# Records provided
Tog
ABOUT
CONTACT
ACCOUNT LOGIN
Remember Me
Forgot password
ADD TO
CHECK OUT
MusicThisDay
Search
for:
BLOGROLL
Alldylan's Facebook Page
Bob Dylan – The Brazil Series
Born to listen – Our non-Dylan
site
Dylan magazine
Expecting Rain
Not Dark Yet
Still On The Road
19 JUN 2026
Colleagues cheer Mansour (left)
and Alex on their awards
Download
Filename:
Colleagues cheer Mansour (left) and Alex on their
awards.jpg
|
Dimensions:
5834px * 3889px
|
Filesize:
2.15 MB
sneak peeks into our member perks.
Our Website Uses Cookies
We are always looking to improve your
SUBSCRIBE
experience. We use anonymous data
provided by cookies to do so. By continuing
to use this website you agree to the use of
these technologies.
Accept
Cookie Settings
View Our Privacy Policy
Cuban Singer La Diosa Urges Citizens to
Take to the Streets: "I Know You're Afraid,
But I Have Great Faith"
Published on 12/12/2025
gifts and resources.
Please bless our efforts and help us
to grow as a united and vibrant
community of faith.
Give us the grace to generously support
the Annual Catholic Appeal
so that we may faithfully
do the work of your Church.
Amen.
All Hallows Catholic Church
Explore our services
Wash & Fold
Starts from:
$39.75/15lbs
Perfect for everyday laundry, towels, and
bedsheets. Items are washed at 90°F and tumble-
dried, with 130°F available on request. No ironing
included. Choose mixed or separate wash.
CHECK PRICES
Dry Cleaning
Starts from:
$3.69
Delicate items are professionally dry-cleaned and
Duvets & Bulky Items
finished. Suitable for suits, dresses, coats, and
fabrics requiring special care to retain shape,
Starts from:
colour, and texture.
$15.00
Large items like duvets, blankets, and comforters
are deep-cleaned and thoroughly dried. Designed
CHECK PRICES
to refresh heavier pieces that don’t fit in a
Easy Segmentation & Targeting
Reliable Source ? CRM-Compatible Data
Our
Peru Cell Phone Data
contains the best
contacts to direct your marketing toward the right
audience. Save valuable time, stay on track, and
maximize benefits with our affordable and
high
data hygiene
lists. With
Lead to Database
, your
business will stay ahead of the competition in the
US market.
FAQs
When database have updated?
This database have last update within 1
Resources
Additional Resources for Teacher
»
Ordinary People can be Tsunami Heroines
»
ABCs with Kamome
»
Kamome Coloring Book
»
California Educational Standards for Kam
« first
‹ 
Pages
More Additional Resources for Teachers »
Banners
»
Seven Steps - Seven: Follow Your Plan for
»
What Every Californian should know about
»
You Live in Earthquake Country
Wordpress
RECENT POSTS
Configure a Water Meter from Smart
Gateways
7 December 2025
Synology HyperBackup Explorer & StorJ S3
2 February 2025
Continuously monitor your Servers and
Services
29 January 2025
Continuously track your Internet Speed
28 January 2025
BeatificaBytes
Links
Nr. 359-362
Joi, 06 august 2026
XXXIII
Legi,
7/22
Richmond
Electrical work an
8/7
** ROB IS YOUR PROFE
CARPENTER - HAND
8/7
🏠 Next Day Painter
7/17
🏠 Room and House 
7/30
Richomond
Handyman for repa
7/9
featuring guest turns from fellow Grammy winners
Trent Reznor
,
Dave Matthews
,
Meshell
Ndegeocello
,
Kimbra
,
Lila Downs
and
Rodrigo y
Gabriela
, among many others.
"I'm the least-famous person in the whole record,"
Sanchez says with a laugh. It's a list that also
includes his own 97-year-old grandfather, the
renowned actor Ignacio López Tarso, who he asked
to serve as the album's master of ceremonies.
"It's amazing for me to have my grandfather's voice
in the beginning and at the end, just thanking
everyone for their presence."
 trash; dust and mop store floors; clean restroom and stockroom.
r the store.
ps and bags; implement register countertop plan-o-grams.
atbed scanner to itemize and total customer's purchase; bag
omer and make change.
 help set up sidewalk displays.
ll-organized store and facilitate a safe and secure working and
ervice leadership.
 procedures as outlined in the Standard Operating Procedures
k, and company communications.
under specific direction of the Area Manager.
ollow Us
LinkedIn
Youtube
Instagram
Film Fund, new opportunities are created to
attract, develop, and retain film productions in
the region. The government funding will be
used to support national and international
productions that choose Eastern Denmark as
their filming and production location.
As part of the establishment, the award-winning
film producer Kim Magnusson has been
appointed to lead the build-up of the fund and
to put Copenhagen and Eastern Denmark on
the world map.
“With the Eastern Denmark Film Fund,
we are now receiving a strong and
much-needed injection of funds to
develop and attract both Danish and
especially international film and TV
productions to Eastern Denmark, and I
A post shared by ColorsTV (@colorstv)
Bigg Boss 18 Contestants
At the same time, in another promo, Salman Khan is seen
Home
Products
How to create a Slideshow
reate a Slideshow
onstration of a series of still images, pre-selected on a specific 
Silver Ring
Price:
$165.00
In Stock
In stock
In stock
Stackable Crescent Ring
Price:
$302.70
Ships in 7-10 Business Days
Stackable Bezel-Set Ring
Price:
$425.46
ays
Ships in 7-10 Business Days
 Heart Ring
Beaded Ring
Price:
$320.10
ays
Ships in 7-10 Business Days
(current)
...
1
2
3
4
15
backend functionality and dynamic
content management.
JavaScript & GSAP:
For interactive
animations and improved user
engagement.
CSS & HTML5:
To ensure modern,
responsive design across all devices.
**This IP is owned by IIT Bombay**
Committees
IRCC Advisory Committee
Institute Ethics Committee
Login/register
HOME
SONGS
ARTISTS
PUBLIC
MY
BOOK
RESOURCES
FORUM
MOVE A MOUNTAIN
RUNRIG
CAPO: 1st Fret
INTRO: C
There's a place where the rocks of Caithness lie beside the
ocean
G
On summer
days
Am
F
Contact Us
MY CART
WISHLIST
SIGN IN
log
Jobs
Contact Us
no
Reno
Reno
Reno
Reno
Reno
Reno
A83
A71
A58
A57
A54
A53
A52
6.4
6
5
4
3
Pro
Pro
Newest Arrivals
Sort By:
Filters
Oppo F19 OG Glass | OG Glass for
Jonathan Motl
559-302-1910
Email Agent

# Goal of the exercise
Print the data above from its first line through the line containing "to use this website you agree to the use of", including both of those lines, and reproduce every line without any change.

# Output of the exercise
Tog
ABOUT
CONTACT
ACCOUNT LOGIN
Remember Me
Forgot password
ADD TO
CHECK OUT
MusicThisDay
Search
for:
BLOGROLL
Alldylan's Facebook Page
Bob Dylan – The Brazil Series
Born to listen – Our non-Dylan
site
Dylan magazine
Expecting Rain
Not Dark Yet
Still On The Road
19 JUN 2026
Colleagues cheer Mansour (left)
and Alex on their awards
Download
Filename:
Colleagues cheer Mansour (left) and Alex on their
awards.jpg
|
Dimensions:
5834px * 3889px
|
Filesize:
2.15 MB
sneak peeks into our member perks.
Our Website Uses Cookies
We are always looking to improve your
SUBSCRIBE
experience. We use anonymous data
provided by cookies to do so. By continuing
to use this website you agree to the use of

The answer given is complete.